Description of the task —
What is the number of lines in these entries that include "Abschrift"? Write that number and no other text.

Stored data entries —

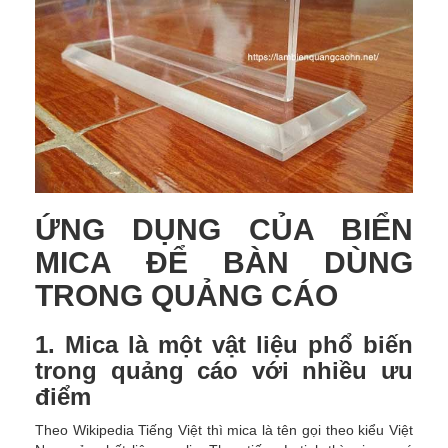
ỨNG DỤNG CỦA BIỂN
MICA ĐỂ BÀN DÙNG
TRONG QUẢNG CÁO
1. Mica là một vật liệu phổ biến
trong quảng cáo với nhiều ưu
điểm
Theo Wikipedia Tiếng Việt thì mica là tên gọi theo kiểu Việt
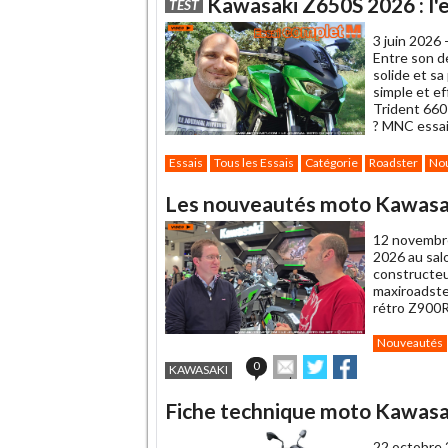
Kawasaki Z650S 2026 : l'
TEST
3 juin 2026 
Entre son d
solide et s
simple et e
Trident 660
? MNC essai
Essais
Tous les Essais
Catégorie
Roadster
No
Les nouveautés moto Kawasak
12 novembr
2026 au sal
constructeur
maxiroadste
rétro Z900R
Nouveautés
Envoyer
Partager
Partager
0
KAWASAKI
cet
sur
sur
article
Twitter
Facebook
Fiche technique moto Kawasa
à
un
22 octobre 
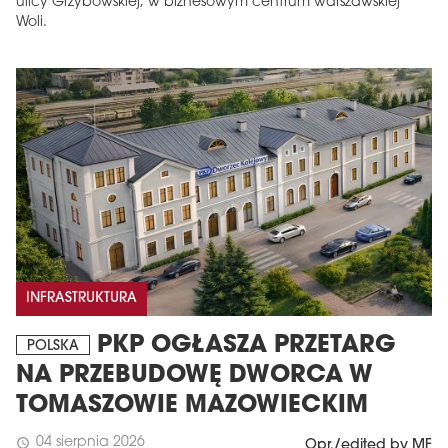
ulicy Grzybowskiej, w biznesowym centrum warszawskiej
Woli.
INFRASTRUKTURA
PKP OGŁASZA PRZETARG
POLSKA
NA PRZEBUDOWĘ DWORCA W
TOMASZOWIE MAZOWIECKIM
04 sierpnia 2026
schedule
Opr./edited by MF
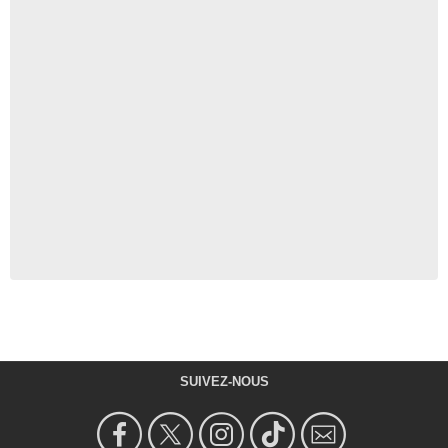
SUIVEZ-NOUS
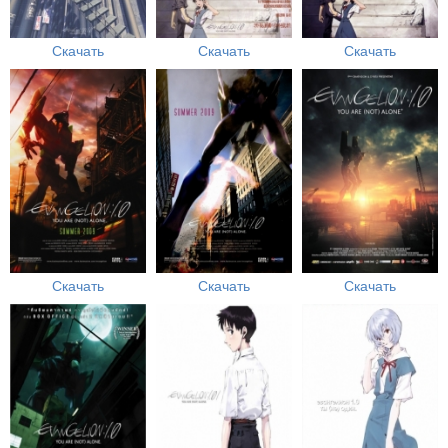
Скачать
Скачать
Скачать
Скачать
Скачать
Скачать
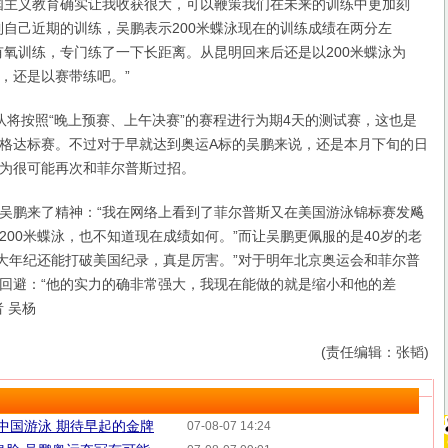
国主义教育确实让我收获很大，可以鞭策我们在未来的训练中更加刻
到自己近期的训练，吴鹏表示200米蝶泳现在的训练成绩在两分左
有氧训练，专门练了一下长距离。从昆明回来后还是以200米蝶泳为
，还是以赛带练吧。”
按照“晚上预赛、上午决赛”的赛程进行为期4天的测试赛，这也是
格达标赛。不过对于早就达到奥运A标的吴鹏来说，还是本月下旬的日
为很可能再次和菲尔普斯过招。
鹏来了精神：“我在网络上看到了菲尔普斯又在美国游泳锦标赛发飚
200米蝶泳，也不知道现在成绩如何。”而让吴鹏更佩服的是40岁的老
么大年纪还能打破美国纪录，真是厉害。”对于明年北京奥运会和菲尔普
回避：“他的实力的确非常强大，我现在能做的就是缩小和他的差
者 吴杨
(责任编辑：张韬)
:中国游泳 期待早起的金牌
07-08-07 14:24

* * *

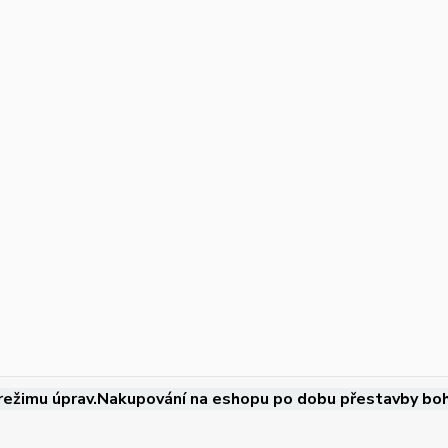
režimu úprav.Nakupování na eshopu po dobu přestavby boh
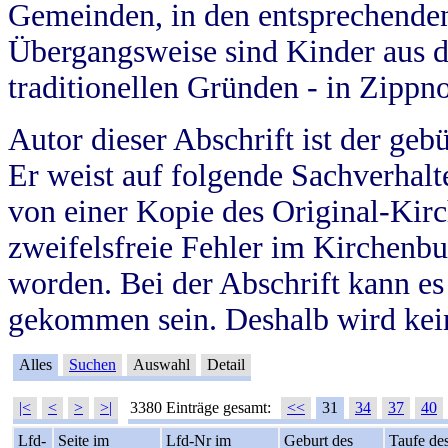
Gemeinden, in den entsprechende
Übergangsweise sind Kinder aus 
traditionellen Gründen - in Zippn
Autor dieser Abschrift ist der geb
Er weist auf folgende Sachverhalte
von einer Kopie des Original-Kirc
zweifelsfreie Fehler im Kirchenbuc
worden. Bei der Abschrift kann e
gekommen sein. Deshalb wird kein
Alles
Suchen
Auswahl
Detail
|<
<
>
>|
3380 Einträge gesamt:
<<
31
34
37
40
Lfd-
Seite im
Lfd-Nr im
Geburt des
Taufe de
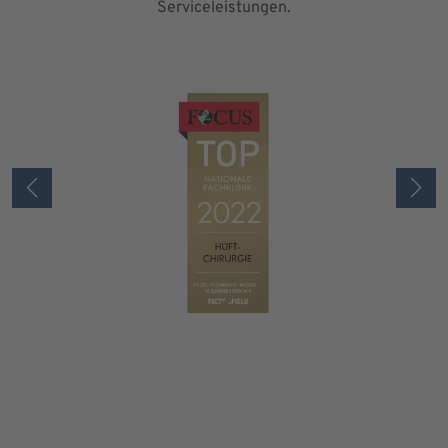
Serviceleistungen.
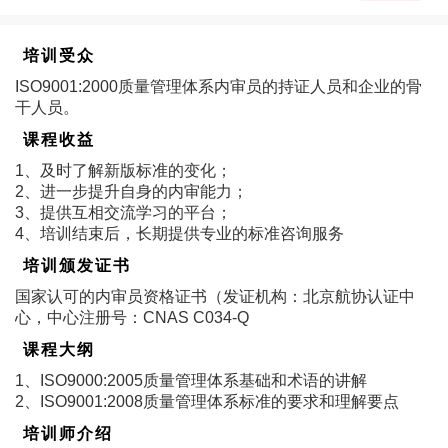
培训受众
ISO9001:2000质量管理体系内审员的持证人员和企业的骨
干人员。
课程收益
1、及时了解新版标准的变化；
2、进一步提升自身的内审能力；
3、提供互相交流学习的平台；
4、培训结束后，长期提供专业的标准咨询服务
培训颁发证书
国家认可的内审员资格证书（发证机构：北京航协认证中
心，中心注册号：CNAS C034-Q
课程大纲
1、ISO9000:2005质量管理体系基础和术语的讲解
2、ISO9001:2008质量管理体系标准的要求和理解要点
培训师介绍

Result for this exercise —
2